_DOCUMENT SEGMENT_.
The case preceded a similar one recently reported by The Oregonian/OregonLive involving Abdulrahman Sameer Noorah. The Portland Community College student jumped bail in the hit-and-run death of a 15-year-old Portland girl and apparently fled with the Saudi Arabian government’s help, law enforcement officials said.

But the two disappearances aren’t the only ones involving Saudi students facing serious criminal charges in Oregon.

The Oregonian/OregonLive has found criminal cases involving at least five Saudi nationals who vanished before they faced trial or completed their jail sentence in Oregon. They include two accused rapists, a pair of suspected hit-and-run drivers and one man with child porn on his computer.

The five cases share many similarities:

– All were young men studying at a public college or university in Oregon with assistance from the Kingdom of Saudi Arabia at the time of their arrest.

– In four of the cases, the Saudi government stepped in to help, posting large sums of money for bail and possibly underwriting legal fees

– Three surrendered their passports.

_TASKS TO COMPLETE_.
[1] Write out the passage of the article excerpt about missing Saudi students from "The case preceded" up to and including "enforcement officials said.".
[2] Summarize the article excerpt about missing Saudi students in two sentences.
[3] Answer these questions using the article excerpt about missing Saudi students:
(a) How old was the Portland girl killed in the hit-and-run case involving Abdulrahman Sameer Noorah?
(b) How many of the five men were accused rapists?
(c) How many of the five surrendered their passports?
Draw only on the article excerpt about missing Saudi students, with no outside knowledge.

[Records excerpted from a collection]
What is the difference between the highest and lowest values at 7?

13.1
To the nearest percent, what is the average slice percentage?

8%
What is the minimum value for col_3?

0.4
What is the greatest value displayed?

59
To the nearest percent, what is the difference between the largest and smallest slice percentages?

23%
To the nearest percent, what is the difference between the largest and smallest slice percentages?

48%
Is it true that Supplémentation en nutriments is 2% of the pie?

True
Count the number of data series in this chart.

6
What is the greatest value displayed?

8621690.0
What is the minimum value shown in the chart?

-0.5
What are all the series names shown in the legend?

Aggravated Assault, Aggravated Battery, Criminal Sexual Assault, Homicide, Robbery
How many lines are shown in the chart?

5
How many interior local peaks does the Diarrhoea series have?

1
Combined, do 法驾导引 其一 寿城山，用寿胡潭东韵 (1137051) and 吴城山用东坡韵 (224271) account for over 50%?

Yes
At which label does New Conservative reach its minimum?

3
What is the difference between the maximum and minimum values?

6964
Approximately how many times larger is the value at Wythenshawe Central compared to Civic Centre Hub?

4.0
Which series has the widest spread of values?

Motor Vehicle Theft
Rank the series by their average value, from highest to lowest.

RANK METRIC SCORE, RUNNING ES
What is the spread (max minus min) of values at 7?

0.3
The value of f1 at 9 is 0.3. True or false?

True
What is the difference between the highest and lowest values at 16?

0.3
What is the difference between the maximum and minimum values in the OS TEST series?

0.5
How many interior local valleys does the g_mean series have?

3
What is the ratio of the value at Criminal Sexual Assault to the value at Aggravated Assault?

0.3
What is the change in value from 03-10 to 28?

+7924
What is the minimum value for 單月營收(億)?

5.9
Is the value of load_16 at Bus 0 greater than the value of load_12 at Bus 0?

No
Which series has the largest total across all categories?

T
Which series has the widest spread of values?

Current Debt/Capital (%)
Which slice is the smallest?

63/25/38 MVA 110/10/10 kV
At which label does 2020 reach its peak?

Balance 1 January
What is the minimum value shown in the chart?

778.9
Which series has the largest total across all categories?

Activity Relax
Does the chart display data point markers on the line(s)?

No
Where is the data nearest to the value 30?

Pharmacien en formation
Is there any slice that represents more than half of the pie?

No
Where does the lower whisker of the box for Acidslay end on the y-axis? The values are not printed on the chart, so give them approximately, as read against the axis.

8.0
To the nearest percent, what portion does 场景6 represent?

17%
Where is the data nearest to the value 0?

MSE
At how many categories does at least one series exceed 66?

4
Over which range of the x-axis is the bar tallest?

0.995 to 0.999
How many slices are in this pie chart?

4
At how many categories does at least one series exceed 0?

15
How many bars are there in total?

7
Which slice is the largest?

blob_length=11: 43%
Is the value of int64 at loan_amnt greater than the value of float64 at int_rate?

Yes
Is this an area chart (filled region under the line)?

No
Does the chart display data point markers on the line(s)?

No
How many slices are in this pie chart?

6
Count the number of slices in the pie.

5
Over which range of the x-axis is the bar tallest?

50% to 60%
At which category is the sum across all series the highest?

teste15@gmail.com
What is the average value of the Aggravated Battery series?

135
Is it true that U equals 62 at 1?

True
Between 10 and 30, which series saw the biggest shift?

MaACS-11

_ANSWERS IN ORDER_.
[1]
The case preceded a similar one recently reported by The Oregonian/OregonLive involving Abdulrahman Sameer Noorah. The Portland Community College student jumped bail in the hit-and-run death of a 15-year-old Portland girl and apparently fled with the Saudi Arabian government’s help, law enforcement officials said.

[2] The Oregonian/OregonLive found criminal cases involving at least five Saudi nationals who vanished before facing trial or completing jail sentences in Oregon, among them a Portland Community College student who jumped bail in the hit-and-run death of a 15-year-old Portland girl. All were young men studying at an Oregon public college or university with Saudi government assistance, and in four cases the Saudi government stepped in to help, posting large sums for bail and possibly underwriting legal fees.

[3]
(a) 15 years old
(b) Two
(c) Three